WEST LAFAYETTE, Ind. (AP) - Indiana residents hoping that last week’s mild spell could mean the state’s punishing winter will soon give way to early spring may be in for a big disappointment.
The federal Climate Prediction Center’s latest forecasts suggest that snow and cold could continue to lash Indiana into late March, said associate state climatologist Ken Scheeringa with the State Climate Office at Purdue University.
He said the agency’s monthly and seasonal outlooks call for a colder than normal but mostly dry start to March despite a winter storm forecast to begin Sunday.
Scheeringa said that trend likely will continue throughout March but forecasters are less certain about precipitation later in March.

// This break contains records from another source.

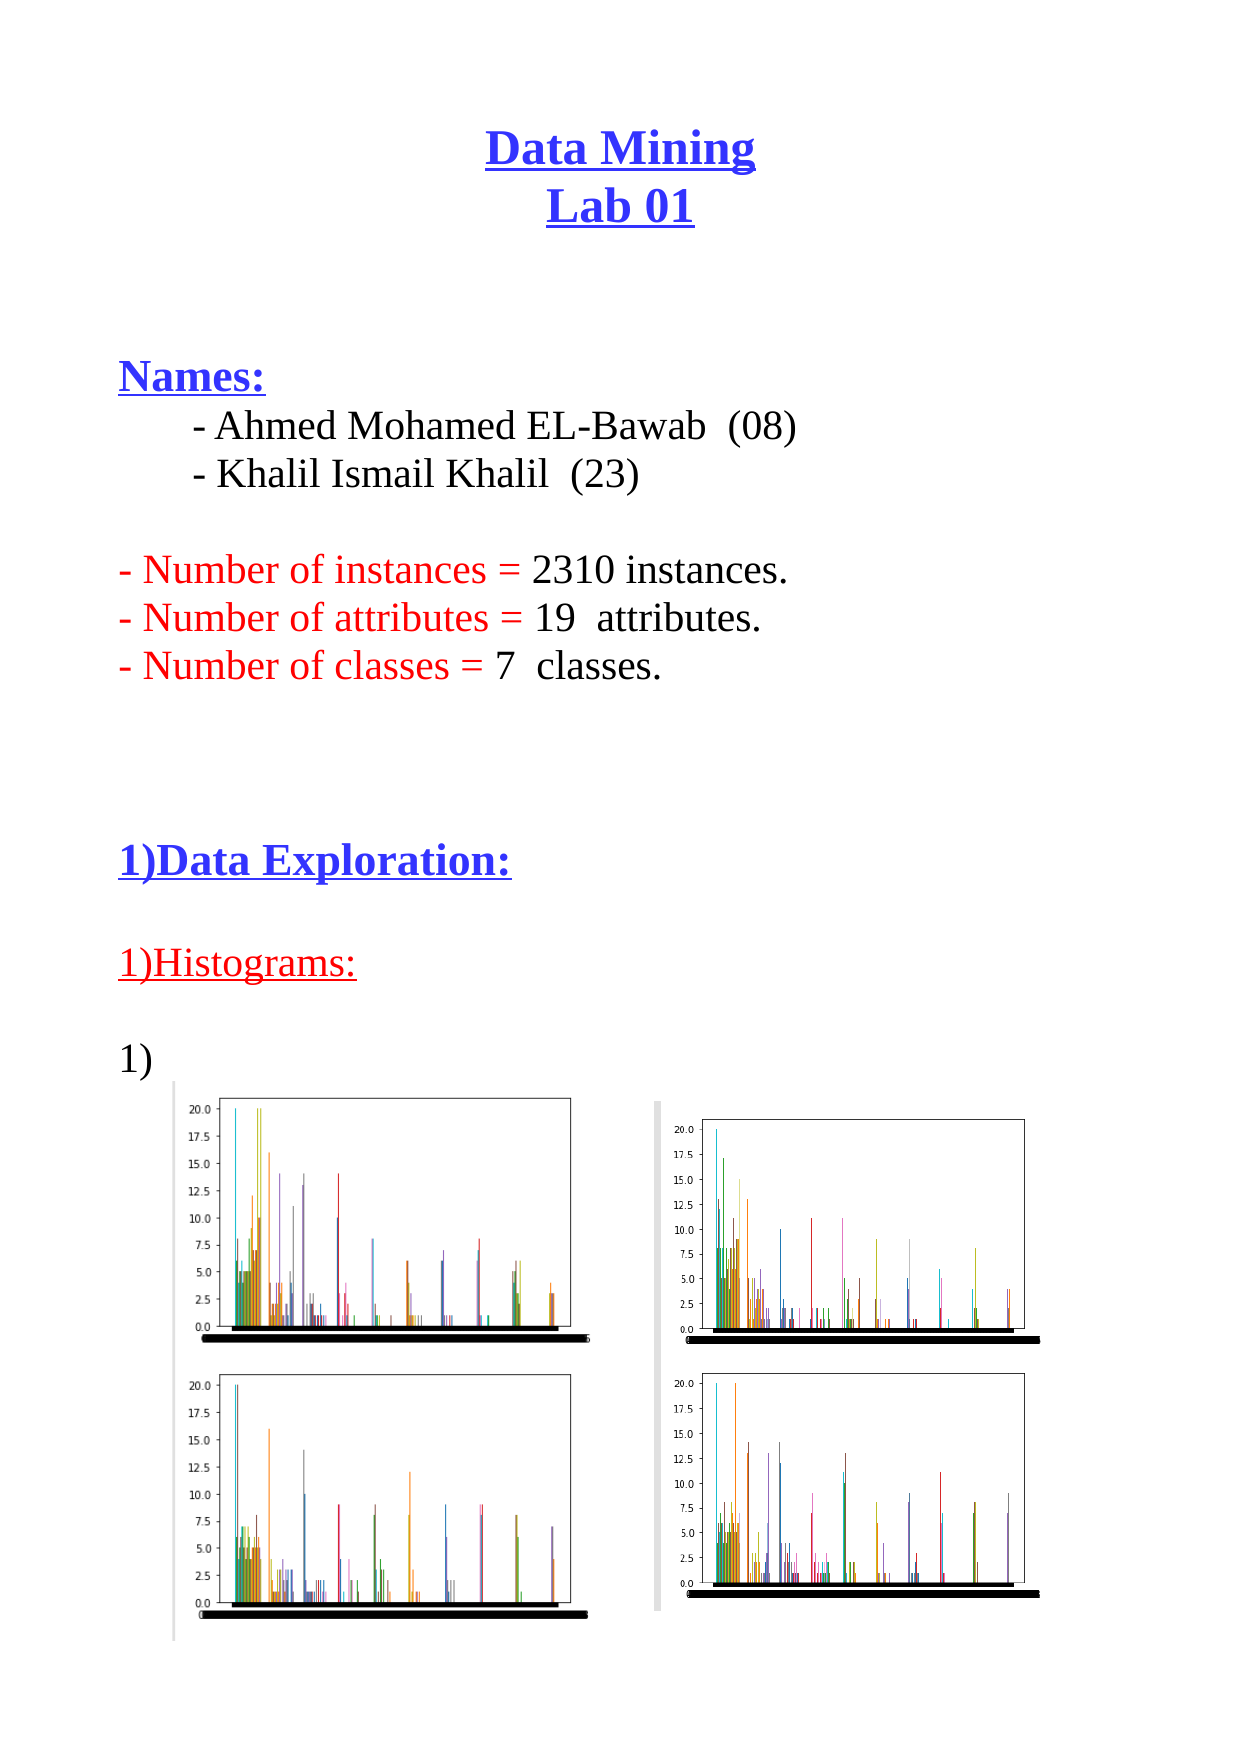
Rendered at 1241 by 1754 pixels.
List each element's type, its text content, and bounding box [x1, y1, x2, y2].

text - Number of classes = 7 classes. [118, 640, 1122, 688]
text - Khalil Ismail Khalil (23) [118, 449, 1122, 497]
text 1)Data Exploration: [118, 832, 1122, 885]
text 1) [118, 1033, 1122, 1081]
text - Number of attributes = 19 attributes. [118, 592, 1122, 640]
picture [654, 1101, 1052, 1611]
text - Number of instances = 2310 instances. [118, 544, 1122, 592]
text Lab 01 [118, 176, 1122, 233]
text Data Mining [118, 118, 1122, 176]
text - Ahmed Mohamed EL-Bawab (08) [118, 401, 1122, 449]
text Names: [118, 348, 1122, 401]
picture [172, 1081, 594, 1641]
text 1)Histograms: [118, 937, 1122, 985]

“A few days with temperatures in the 50s and 60s might have led us to believe spring is right around the corner,” he said. “Not so fast.”
Scheeringa said Indiana’s winter weather usually continues into the first half of March.
That will be true this weekend as the start of March coincides with yet another winter storm that’s expected to bring snow, freezing rain and sleet to the entire state.
Indianapolis has already experienced its snowiest winter season on record and other parts of the state have had near record snowfalls this winter.
Scheeringa said the Climate Prediction Center’s spring forecast calls for a slight chance of a colder than normal spring in northern Indiana and wetter than normal conditions in the state’s southern portions.
If winter weather lingers longer than normal, Purdue Extension corn specialist Bob Nielsen said farmers might have to wait a little bit longer for optimal planting conditions for their corn and soybean crops. He said that includes waiting for soil temperatures to reach at least 50 degrees at seeding depth.
Because most Indiana farmers don’t get serious about planting corn until the third week of April, Nielsen said that means early April’s weather is likely to influence planting far more heavily than March’s weather.
“But if we get to a point where it looks like planting might be delayed, it’s important to remember that planting date is only one of many factors that influence crop yields,” he said.